> TESTO DELLA PAGINA:
■ ■ ■ ■

Nel caso specifico, una borsa del valore di 20 euro, usciva a 30 euro dall’altro subappaltatore interposto con la società appaltatrice ufficiale; la quale fatturava la borsa a 50 euro al brand di alta moda, che infine la metteva in vendita in negozio a 350 euro”. Tutti i soggetti della catena dovevano guadagnarci, anche se la parte del leone la faceva proprio l'Alviero Martini. Per fare ciò le lavorazioni avvenivano in ambienti senza la minima traccia di regolarità, con l'utilizzo di lavoratori senza permesso di soggiorno, alla produzione anche la notte e la domenica, pagati una miseria, in luoghi insalubri, a volte senza aria né luce, che sono anche dormitori fatti di materassi sporchi per terra, dove i lavoratori sono costretti a mangiare, spesso a contatto con i prodotti chimici usati nella produzione. Una di queste ditte in subappalto, la Crocolux, proprio il maggio scorso era stata teatro della morte di Ruman Abdul, schiacciato dalla caduta di un macchinario.
Come avviene sempre in questi casi, l'Alviero Martini ha cercato di giustificarsi affermando che nessuno dei suoi manager è stato indagato, come la società si attenga a un preciso “codice etico”, e in ogni caso “Laddove emergessero attività illecite effettuate da soggetti terzi, introdotte a insaputa della Società nella filiera produttiva, assolutamente contrari ai valori aziendali, si riserva di intervenire nei modi e nelle sedi più opportune, al fine di tutelare i lavoratori in primis e l’azienda stessa”. Viene però smentita dalla Procura, secondo la quale, con gli accertamenti “si è disvelata una prassi illecita così radicata e collaudata, da poter essere considerata inserita in una più ampia politica d’impresa diretta all’aumento del business”. E ancora: “le condotte investigate non paiono frutto di iniziative estemporanee ed isolate di singoli, ma di una illecita politica di impresa”.
La procura di Milano, pur avendo condotto indagini meritevoli, ha scoperto “l'acqua L'utilizzo di manodopera sottopagata e, in certi casi, in condizioni di semi-schiavitù, è una prassi consolidata nel settore dell'abbigliamento, anche quello di alto livello anzi, proprio qui si ottengono i maggiori profitti. Dalle sarte del Salento che lavorano in piccole aziende o da casa per grandi firme, ai calzaturifici del Veneto che producono scarpe di lusso, al tessile di Prato che produce per famosi brand
internazionali. Potremmo dire, con uno slogan, alta moda, bassi salari.
Infatti le lavoratrici e i lavoratori in appalto della MontBlanc, con il sostegno del sindacato SiCobas, hanno lottato contro i licenziamenti annunciati dal marchio controllato dalla finanziaria Richemont. Operai italiani, cinesi e pakistani che lavorano più di 10 ore al giorno per poco più di mille auro al mese per produrre borse che nei negozi del lusso costano il doppio dei loro stipendi. Manodopera in appalto che ai primi controlli, oppure alla presa di coscienza dei lavoratori e alla richiesta di maggiori diritti e salari dignitosi, come nel caso della MontBlanc, vengono subito scaricati e gettati in mezzo alla strada.
Altro che etica, “mission aziendale”, responsabilità sociale, sostenibilità. Le firme dell'alta moda cercano di darsi un'immagine presentabile e accattivante, ma dietro la facciata c'è sempre la regola numero uno del sistema capitalistico, ossia la ricerca del massimo profitto.

■ ■ ■ ■

> DATI:

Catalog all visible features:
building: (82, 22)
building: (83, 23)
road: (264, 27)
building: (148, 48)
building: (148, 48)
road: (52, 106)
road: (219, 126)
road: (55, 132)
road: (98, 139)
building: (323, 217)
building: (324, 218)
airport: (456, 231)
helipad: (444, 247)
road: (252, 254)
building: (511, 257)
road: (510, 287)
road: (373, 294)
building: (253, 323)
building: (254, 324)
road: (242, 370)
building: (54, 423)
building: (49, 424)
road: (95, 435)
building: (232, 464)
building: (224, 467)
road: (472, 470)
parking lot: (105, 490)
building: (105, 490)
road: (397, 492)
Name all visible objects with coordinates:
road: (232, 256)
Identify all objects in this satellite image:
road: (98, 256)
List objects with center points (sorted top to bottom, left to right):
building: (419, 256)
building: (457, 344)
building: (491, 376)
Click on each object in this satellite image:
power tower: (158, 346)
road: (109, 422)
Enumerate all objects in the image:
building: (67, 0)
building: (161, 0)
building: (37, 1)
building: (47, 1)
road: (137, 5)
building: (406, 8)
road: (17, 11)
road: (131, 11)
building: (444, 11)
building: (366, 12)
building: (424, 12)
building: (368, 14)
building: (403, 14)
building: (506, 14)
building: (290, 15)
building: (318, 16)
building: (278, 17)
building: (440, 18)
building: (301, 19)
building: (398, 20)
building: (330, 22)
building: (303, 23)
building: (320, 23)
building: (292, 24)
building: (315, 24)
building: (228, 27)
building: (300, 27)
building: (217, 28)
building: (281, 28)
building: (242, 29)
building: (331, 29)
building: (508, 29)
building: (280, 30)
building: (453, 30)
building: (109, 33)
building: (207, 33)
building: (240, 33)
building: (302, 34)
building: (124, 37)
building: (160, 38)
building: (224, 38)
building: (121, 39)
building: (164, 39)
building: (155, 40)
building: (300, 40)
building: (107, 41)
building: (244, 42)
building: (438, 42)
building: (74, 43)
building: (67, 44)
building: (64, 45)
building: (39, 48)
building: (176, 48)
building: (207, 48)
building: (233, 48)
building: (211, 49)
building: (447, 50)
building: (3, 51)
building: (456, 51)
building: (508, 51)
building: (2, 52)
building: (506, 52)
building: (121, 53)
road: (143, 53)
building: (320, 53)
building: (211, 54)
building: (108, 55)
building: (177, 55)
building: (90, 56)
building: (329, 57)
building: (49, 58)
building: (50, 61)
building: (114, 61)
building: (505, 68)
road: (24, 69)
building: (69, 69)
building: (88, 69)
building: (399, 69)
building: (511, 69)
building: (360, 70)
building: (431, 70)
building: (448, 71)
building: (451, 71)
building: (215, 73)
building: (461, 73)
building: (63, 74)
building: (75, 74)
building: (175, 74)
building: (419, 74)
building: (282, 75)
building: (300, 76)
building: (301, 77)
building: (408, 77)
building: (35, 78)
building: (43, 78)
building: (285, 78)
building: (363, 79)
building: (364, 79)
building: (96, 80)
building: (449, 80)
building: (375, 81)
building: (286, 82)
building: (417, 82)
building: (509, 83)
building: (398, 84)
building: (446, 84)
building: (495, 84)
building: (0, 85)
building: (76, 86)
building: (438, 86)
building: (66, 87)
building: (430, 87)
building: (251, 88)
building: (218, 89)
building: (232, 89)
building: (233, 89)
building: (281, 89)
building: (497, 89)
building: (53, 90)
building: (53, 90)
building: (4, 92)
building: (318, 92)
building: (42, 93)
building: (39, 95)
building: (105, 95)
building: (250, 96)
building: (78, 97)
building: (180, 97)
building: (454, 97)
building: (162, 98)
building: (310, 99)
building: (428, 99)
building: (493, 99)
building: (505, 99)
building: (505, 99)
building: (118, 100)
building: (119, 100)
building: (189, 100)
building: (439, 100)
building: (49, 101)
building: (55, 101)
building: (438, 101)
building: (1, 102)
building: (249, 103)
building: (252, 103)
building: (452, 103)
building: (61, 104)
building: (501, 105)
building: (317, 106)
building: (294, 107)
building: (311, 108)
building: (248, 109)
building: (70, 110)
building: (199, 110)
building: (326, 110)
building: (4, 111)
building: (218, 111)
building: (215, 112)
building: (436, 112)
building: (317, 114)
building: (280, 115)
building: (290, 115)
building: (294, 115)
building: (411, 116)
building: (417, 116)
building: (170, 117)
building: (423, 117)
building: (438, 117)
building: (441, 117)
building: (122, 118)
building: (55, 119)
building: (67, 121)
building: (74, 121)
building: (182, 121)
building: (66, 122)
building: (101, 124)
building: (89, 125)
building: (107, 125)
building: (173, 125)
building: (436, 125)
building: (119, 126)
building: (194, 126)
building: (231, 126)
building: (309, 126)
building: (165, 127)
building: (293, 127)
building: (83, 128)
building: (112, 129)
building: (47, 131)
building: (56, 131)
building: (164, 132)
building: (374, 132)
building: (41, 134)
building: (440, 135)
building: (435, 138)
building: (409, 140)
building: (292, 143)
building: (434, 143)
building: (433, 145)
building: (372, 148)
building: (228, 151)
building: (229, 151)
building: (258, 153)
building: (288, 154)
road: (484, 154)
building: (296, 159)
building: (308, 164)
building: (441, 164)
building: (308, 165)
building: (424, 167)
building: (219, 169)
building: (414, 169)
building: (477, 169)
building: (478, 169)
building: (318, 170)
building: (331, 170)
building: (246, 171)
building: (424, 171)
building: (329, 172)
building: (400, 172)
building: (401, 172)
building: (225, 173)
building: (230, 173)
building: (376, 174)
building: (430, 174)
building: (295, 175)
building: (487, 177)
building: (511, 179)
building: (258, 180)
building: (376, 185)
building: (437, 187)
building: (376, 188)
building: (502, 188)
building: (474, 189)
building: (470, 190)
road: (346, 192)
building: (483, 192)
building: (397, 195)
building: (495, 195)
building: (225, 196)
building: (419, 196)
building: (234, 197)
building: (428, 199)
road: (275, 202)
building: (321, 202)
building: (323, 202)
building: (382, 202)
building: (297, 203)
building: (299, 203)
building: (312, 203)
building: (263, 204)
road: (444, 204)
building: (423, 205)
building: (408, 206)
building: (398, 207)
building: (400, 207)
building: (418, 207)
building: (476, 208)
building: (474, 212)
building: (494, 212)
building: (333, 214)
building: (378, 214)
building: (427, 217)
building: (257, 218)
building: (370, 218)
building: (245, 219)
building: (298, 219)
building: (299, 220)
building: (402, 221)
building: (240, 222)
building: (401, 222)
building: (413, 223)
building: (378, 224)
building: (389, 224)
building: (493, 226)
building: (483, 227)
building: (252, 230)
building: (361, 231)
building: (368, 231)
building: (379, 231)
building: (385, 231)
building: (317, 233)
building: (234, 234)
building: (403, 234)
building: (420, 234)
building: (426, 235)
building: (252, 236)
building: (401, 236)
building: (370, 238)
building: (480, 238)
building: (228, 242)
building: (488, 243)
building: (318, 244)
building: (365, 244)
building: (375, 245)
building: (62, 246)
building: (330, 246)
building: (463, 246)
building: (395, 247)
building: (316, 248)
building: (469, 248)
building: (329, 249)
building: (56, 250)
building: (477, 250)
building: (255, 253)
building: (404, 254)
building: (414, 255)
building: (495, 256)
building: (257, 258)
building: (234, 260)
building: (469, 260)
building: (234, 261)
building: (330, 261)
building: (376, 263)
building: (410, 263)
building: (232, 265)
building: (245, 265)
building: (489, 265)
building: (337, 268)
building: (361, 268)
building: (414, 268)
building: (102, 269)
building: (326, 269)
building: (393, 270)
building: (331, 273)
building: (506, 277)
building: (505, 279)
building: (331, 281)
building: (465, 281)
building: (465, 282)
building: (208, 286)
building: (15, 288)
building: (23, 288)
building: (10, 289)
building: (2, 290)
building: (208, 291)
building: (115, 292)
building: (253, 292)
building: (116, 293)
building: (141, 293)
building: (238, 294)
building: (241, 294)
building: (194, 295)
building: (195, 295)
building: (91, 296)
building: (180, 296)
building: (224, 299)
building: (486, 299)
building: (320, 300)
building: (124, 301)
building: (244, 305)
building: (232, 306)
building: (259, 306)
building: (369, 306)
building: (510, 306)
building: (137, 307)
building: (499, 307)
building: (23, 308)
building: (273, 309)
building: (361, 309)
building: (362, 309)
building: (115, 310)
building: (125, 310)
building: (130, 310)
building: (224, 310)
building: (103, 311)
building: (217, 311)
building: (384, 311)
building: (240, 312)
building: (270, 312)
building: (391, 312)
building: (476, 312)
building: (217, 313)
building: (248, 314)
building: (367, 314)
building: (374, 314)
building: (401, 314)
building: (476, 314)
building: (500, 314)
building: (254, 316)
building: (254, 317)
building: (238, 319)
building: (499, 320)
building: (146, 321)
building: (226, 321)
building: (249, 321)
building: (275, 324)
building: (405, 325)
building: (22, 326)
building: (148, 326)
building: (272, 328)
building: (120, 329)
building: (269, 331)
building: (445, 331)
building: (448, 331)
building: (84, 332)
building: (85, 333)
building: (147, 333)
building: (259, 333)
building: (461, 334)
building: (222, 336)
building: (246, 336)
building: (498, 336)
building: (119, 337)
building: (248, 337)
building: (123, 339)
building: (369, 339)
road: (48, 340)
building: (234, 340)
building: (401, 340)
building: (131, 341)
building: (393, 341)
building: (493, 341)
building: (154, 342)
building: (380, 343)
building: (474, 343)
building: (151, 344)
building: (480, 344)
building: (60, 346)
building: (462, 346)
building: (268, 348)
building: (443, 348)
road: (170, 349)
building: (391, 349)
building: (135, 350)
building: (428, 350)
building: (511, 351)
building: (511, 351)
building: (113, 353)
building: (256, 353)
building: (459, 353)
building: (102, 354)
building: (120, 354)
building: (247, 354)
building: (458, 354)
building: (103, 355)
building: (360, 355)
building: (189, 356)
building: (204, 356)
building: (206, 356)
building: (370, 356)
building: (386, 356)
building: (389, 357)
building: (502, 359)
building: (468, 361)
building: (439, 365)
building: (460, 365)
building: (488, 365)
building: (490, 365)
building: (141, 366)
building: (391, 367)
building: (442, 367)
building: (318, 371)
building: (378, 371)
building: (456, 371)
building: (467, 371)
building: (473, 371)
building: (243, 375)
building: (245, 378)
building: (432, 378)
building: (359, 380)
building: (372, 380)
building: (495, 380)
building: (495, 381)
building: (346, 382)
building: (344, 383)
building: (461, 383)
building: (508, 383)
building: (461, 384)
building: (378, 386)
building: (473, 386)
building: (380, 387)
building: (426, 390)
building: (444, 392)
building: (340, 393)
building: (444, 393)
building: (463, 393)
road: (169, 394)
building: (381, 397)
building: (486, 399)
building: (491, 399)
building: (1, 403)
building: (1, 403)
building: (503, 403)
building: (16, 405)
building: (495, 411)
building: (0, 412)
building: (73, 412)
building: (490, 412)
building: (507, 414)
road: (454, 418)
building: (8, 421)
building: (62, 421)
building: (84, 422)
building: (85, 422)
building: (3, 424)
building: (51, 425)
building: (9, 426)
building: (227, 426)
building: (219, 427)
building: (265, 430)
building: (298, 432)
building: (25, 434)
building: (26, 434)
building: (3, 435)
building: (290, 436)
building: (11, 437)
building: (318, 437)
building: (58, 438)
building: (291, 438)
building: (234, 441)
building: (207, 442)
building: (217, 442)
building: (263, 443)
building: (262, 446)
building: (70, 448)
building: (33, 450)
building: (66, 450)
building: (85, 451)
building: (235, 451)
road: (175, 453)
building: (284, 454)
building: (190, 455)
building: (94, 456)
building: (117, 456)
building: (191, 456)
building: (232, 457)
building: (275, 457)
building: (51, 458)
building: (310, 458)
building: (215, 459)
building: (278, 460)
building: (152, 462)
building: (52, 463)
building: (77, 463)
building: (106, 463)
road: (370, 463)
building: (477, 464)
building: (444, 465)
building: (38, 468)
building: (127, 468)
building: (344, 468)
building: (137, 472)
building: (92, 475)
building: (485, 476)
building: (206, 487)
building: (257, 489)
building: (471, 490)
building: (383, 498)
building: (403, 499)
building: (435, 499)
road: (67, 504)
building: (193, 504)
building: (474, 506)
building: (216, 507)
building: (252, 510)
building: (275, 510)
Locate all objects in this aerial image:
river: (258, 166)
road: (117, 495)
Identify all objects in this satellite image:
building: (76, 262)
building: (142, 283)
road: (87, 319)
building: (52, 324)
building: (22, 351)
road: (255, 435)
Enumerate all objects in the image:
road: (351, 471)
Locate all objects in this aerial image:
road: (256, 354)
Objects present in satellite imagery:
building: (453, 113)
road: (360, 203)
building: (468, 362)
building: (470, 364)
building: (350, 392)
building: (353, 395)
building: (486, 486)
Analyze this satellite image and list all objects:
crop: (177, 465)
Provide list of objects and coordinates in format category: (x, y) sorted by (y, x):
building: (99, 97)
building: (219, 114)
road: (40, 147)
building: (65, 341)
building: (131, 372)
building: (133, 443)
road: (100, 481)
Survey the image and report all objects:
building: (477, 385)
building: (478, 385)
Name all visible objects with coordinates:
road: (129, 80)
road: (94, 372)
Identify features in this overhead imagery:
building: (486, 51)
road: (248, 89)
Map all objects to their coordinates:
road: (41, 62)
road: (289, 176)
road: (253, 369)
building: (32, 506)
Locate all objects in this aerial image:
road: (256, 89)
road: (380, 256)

■ ■ ■ ■

> CONSEGNA: Quali prezzi della borsa riporta il testo della pagina? Indica ciascuno con il passaggio della catena a cui corrisponde. I dati sono materiale a sé, distinto dal testo della pagina.

> RISPOSTA:
- 20 euro: valore della borsa
- 30 euro: prezzo a cui la borsa usciva dall'altro subappaltatore interposto con la società appaltatrice ufficiale
- 50 euro: prezzo a cui la società appaltatrice fatturava la borsa al brand di alta moda
- 350 euro: prezzo di vendita in negozio